*Exercise description*: Using the data below, gather each line that includes the word "external".

**** Listed entries ****

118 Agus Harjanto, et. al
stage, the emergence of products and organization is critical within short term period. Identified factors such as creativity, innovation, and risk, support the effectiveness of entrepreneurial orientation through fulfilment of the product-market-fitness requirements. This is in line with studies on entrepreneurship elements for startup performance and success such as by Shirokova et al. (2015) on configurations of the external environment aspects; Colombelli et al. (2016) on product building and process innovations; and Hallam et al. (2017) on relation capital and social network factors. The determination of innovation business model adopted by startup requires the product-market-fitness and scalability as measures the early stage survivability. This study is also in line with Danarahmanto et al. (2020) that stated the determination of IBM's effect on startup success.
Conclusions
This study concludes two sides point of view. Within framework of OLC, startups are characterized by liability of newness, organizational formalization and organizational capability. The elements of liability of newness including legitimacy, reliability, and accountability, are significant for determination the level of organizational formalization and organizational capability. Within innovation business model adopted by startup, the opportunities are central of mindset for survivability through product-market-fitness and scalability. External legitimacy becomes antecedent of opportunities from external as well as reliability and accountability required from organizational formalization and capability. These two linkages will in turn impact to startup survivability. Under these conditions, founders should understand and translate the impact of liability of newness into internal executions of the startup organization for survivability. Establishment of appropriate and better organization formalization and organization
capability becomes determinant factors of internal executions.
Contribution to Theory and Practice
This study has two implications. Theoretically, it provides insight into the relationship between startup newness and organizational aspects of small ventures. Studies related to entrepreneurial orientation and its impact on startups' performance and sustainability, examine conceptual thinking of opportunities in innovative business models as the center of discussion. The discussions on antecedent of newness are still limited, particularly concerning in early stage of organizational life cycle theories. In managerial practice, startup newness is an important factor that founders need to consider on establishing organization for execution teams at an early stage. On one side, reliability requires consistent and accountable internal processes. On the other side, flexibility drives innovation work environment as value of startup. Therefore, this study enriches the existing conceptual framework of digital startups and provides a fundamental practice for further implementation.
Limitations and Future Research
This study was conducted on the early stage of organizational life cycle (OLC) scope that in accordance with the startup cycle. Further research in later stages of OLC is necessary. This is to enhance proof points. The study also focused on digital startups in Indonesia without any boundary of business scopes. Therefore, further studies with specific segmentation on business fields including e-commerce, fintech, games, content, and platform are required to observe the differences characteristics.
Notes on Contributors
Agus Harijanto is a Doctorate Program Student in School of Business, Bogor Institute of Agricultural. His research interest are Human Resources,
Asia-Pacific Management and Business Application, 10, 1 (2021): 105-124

****

*Task solution*:
stage, the emergence of products and organization is critical within short term period. Identified factors such as creativity, innovation, and risk, support the effectiveness of entrepreneurial orientation through fulfilment of the product-market-fitness requirements. This is in line with studies on entrepreneurship elements for startup performance and success such as by Shirokova et al. (2015) on configurations of the external environment aspects; Colombelli et al. (2016) on product building and process innovations; and Hallam et al. (2017) on relation capital and social network factors. The determination of innovation business model adopted by startup requires the product-market-fitness and scalability as measures the early stage survivability. This study is also in line with Danarahmanto et al. (2020) that stated the determination of IBM's effect on startup success.
This study concludes two sides point of view. Within framework of OLC, startups are characterized by liability of newness, organizational formalization and organizational capability. The elements of liability of newness including legitimacy, reliability, and accountability, are significant for determination the level of organizational formalization and organizational capability. Within innovation business model adopted by startup, the opportunities are central of mindset for survivability through product-market-fitness and scalability. External legitimacy becomes antecedent of opportunities from external as well as reliability and accountability required from organizational formalization and capability. These two linkages will in turn impact to startup survivability. Under these conditions, founders should understand and translate the impact of liability of newness into internal executions of the startup organization for survivability. Establishment of appropriate and better organization formalization and organization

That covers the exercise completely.